**TEXT UNDER STUDY**
:::

Information recorded here refers to the EAD record itself, NOT to the audio recordings being described.

 

Title Statement <titlestmt>

Each EAD record requires a title. Our formula for the title is:

<titlestmt><titleproper>Main Speaker’s Name, <date>birth date – death date</date>: </titleproper><subtitle>An Inventory of Spoken Word Audio Recordings in the Vincent Voice Library, Michigan State University. 

The formula creates a statement that contains five critical informational elements -- the name of the creator of the materials, his/her birth and death dates, the type of document (an inventory), the nature of the records, and the repository’s name.  This data is used as the <title> element in the HTML output for display in the browser and serves as metadata for web search engines. 

 

The Subtitle <subtitle> element is a set statement with the following syntax -- An Inventory of Characterization of the materials from the Name of the Repository.

 

Publication Statement  <publicationstmt>

The name of the repository is set in the Publisher <publisher> element to indicate which institution is responsible for the creation of the finding aid. <publisher

 

Profile Description <profiledesc>

Information recorded here refers to the creation of the EAD finding aid.

The AUDIENCE attribute is set as “internal” since this information is used for tracking the history of the inventory.

 

Creation <creation>

Record the name of the individual(s) responsible for the encoding. 

Record the date encoding begun in the Date <date> element.

Record the name of the individual responsible for the editing. [Ignore unless editing]

Record the date of that editing. [Ignore unless editing]

 

Language Usage  <langusage>

A statement about the language of the finding aid is set in the <langusage> tag, with the name of the language set in the Language <language> element.

The AUDIENCE attribute is set to “external”.

 

THIS ENDS THE <EADHEADER> section.

 

Collection Level Description

 

Archival Description <archdesc>

Information within the <archdesc> tags refers to the collection materials being described, first as a collection as a whole, then as individual items.

 

The required LEVEL attribute is set as “collection”, the organizational level of the entire body of described materials.

The LANGMATERIAL attribute is set as the language(s) of the materials in the collection as appropriate.   The default value in the template is “eng” for English.

The TYPE attribute is set as “inventory”.

 

Content appears in at least the following four elements:  Descriptive Identification <did>, Biography or History <bioghist>, Scope and Content <scopecontent>, and Controlled Access <controlaccess>, as recommended in Appendix A of the EAD Application Guidelines.

:::

**TASKS FOR THIS EXERCISE**
1 - Answer these questions from the EAD guidelines:
(a) What value is the AUDIENCE attribute given in the Profile Description?
(b) What is the template's default value for the LANGMATERIAL attribute?
(c) What value is the TYPE attribute given in the Archival Description?
2 - According to the EAD guidelines, why is the title formula useful? Answer in one to three sentences.
3 - Summarize the EAD guidelines in two sentences.
The records come from a separate source and are not part of the EAD guidelines.

:::

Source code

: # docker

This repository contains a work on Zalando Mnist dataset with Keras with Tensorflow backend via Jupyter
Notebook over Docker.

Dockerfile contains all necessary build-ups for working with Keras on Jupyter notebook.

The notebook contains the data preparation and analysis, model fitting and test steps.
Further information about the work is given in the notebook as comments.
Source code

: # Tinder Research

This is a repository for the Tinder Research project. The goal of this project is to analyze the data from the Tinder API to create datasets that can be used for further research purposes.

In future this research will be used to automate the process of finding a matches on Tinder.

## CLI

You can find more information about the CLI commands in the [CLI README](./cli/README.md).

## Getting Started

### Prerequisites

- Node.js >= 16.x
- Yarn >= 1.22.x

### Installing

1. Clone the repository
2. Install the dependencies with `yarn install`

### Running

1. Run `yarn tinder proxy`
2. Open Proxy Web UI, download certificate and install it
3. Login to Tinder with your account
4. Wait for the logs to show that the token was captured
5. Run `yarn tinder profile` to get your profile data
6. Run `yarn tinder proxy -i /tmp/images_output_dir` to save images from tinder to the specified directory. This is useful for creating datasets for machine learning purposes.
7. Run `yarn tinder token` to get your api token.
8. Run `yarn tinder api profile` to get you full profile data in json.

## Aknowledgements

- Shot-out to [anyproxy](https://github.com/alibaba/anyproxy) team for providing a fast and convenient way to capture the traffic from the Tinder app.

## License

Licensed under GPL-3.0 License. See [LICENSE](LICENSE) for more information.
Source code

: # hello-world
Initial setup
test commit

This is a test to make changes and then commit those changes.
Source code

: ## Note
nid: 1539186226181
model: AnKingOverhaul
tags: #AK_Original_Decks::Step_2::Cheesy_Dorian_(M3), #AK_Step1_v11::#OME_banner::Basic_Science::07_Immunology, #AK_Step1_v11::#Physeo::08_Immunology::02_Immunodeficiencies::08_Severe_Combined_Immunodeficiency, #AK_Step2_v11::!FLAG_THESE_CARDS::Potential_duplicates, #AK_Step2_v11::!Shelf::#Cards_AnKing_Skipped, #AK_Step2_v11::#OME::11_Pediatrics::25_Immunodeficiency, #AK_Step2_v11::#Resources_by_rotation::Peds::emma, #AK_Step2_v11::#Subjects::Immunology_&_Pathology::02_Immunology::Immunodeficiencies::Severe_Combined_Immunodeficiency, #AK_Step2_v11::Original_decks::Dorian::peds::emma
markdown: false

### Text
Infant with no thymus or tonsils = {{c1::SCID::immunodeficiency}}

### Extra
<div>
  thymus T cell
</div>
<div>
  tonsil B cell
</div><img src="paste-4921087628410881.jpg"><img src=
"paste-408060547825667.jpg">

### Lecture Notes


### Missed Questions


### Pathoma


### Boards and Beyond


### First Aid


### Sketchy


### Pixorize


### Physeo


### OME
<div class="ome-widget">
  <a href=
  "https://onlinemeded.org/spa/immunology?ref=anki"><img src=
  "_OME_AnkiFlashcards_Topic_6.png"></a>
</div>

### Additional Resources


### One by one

:::

**RESULTS FOR THE EXERCISE**
1 -
(a) "internal"
(b) "eng" for English
(c) "inventory"

2 - The formula produces a statement with five critical pieces of information: the creator's name, the creator's birth and death dates, the document type, the nature of the records, and the repository's name. This data becomes the title element in the HTML output shown in the browser. It also serves as metadata for web search engines.

3 - The EAD guidelines explain how to encode the header of an EAD record: a title built from a set formula, the repository named as publisher, and a profile description recording who encoded and edited the finding aid, when, and in what language. They then set the attributes for the collection-level archival description and require content in at least four elements: Descriptive Identification, Biography or History, Scope and Content, and Controlled Access.